Quizás ningún libro se adentra tan a fondo en la represión –y con tanta destreza narrativa– como lo hace el peruano Ricardo Uceda con Muerte en el Pentagonito (Planeta, 2004). Uceda se sumerge en las entrañas de la guerra sucia que el ejército peruano libró contra Sendero Luminoso, a partir del relato de los primeros agentes que, en una búsqueda ciega de senderistas, son lanzados a las calles de Ayacucho simulando ser vendedores ambulantes de ropa interior.
De ahí a la bestialidad hay unos pocos pasos. Esos falsos vendedores ganarán experiencia y recursos hasta convertirse en exterminadores profesionales. Cazan y matan y hacen desaparecer senderistas a destajo, o a quienes lo parezcan. En esa lógica, es mejor equivocarse que quedarse con la duda.
Muerte en el Pentagonito va al fondo de la historia. Da cuenta de los cementerios clandestinos que sembró el ejército peruano en su lucha antisubversiva, como también del modo en que un ciudadano común, por cosas del destino, en vez de militar en Sendero Luminoso entra al ejército y se convierte en un asesino en serie que mata en defensa de la democracia.
Como relata Uceda, la valía de los agentes se mide por el número de orejas de senderistas que clavan de un palo, como si fuese un medallero. Matar es un deporte de escalafones.

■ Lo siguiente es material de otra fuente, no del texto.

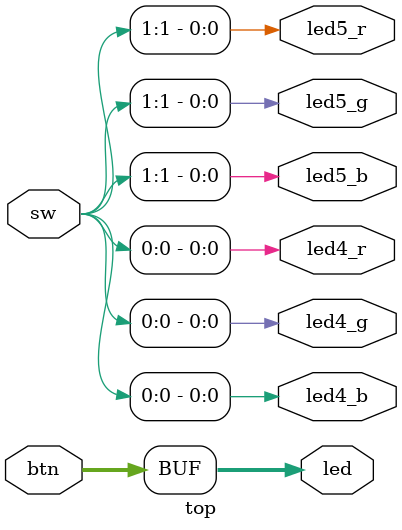
<source format=v>
module top(
    input  wire [1:0] sw,
    input  wire [3:0] btn,
    output wire [3:0] led,
    output wire led4_b,
    output wire led4_g,
    output wire led4_r,
    output wire led5_b,
    output wire led5_g,
    output wire led5_r
);
    assign led = btn;
    assign {led4_b, led4_g, led4_r} = {3{sw[0]}};
    assign {led5_b, led5_g, led5_r} = {3{sw[1]}};
endmodule

</source>
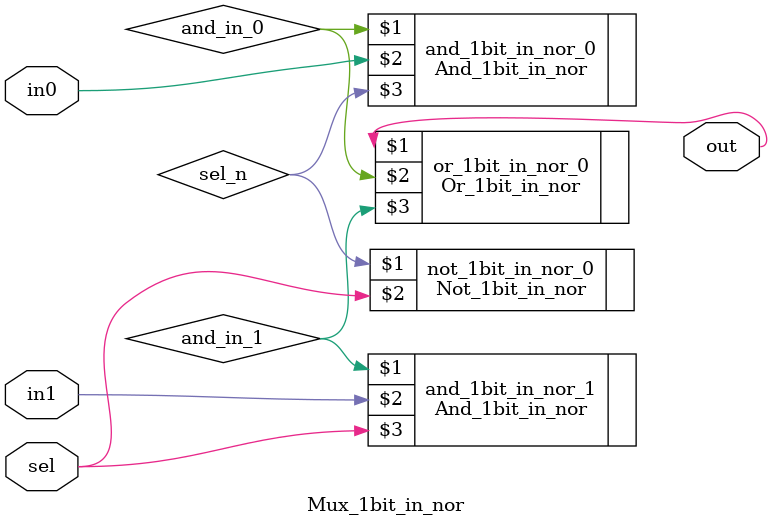
<source format=v>
`timescale 1ns/1ps

module Mux_1bit_in_nor (out, in1, in0, sel);

input in0;
input in1;
input sel;
output out;

wire sel_n;
wire and_in_0;
wire and_in_1;

Not_1bit_in_nor not_1bit_in_nor_0 (sel_n, sel);
And_1bit_in_nor and_1bit_in_nor_0 (and_in_0, in0, sel_n);
And_1bit_in_nor and_1bit_in_nor_1 (and_in_1, in1, sel);
Or_1bit_in_nor  or_1bit_in_nor_0  (out, and_in_0, and_in_1);

endmodule
</source>
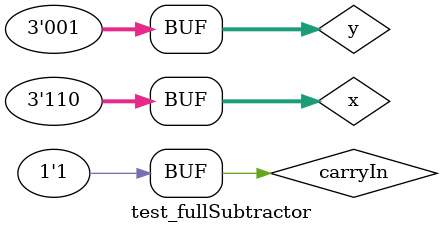
<source format=v>

module au02(output subtracao, output askOne, input a, input b, input carryIn);
//Definição dos fios da AU
wire s0, d0, d1, d2, a_n;

//Definição das portas operadoradoras aritméticas da AU
xor xor1(s0, a, b);
xor xor2(subtracao, s0, carryIn);

//Definição da AU
not not1(a_n, a);
and and1(d0, a_n, carryIn);
and and2(d1, a_n, b);
and and3(d2, b, carryIn);
or or1(askOne, d0, d1, d2);

endmodule //au02

// ----------------
// full subtractor
// ----------------
module fullSubtractor(output [2:0]subtracao, output [2:0]askOne,
                 input [2:0]a, input [2:0]b, input carryIn);

au02 a1(subtracao[0], askOne[0], a[0], b[0], carryIn);
au02 a2(subtracao[1], askOne[1], a[1], b[1], carryIn);
au02 a3(subtracao[2], askOne[2], a[2], b[2], carryIn);


endmodule //full subtractor

// ----------------
// test fullSubtractor
// ----------------
module test_fullSubtractor;

// ---------------- Definir dados
reg [2:0]x;
reg [2:0]y;
reg carryIn;
wire [2:0]subtracao;
wire [2:0]askOne;  //Pede - um

// ---------------- Instância
 fullSubtractor modulo(subtracao, askOne, x, y, carryIn);
 
// ---------------- Preparação
 initial begin: start
  x = 3'b011; y = 3'b100;
  carryIn = 1'b0;
 end

// ---------------- Parte principal
 initial begin: main
   $display("Exemplo0022 - Josemar Alves Caetano - 448662.");
	$display("Test ALU's full subtractor");
	
    
    $monitor("%b - %b = %b. Pede-um: %b", x, y, subtracao, askOne);

   #1 x = 3'b111; y = 3'b010;   
   #1 carryIn = 1'b1; x = 3'b000; y = 3'b001;
   #1 x = 3'b011; y = 3'b010;
   #1 x = 3'b110; y = 3'b001;
 
 end //main
 
endmodule //test_fullSubtractor
</source>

Volviendo a Born, quisiera subrayar que además de distancia posee profundidad. Acá la autora narra los pormenores del secuestro y, asimismo, sigue la ruta de los 60 millones de dólares, que pasan por un banquero de simpatías montoneras y se dispersan entre Estados Unidos, Cuba y Europa, hasta terminar financiando la primera campaña presidencial de Carlos Menem a fines de los 80.
Para entonces, Jorge Born, el heredero del imperio, habrá vuelto a su país y junto con instalar a uno de sus gerentes al frente del Ministerio de Economía del gobierno de Menem, habrá hecho negocios y amistad con Rodolfo Galimberti, uno de sus captores, que tras la caída del Muro de Berlín descubrió su afición por autos de lujo y trajes italianos.
Más que un thriller guerrillero, entonces, Born es un libro de historia contemporánea que representa la perversión de los ideales surgidos en el contexto de la Guerra Fría. Como en las mejores crónicas, en Born los buenos no están de un lado y los malos de otro. Los primeros, si es que existieron, murieron en el camino.